Return the lines of the items running from the line that contains "Divulgação de Vagas" through the line that contains "e fique por", both included, copied without any change.

DATA SHOWN:
────────────────
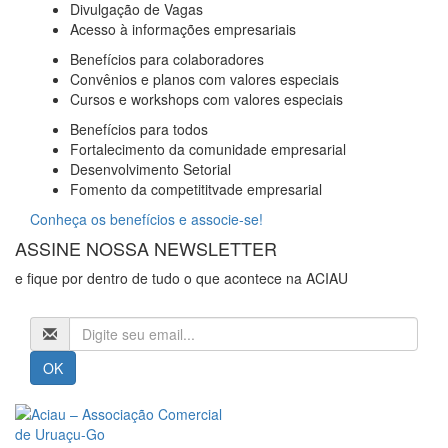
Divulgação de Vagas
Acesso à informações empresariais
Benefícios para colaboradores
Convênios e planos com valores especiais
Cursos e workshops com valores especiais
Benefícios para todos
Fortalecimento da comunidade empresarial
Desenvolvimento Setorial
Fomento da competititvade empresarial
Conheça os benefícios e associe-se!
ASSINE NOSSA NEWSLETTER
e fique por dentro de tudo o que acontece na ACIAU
────────────────
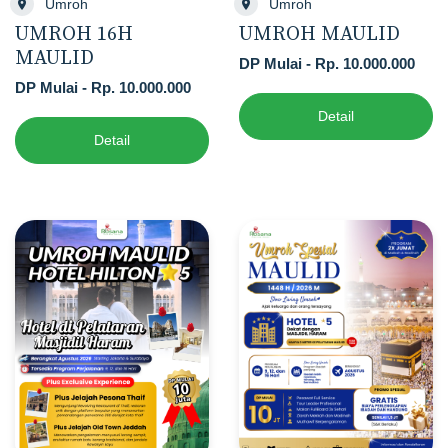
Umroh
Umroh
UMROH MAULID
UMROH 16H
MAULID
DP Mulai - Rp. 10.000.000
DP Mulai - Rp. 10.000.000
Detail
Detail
────────────────
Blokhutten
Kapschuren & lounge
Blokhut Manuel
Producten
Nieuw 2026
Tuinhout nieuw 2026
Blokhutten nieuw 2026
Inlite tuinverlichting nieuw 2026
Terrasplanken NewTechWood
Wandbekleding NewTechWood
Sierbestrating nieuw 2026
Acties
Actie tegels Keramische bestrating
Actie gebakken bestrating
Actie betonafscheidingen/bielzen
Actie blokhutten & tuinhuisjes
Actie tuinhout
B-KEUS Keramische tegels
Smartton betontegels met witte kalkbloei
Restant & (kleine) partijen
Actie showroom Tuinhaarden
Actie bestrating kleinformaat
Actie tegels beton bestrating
────────────────
SOLUTION BELOW:
Divulgação de Vagas
Acesso à informações empresariais
Benefícios para colaboradores
Convênios e planos com valores especiais
Cursos e workshops com valores especiais
Benefícios para todos
Fortalecimento da comunidade empresarial
Desenvolvimento Setorial
Fomento da competititvade empresarial
Conheça os benefícios e associe-se!
ASSINE NOSSA NEWSLETTER
e fique por dentro de tudo o que acontece na ACIAU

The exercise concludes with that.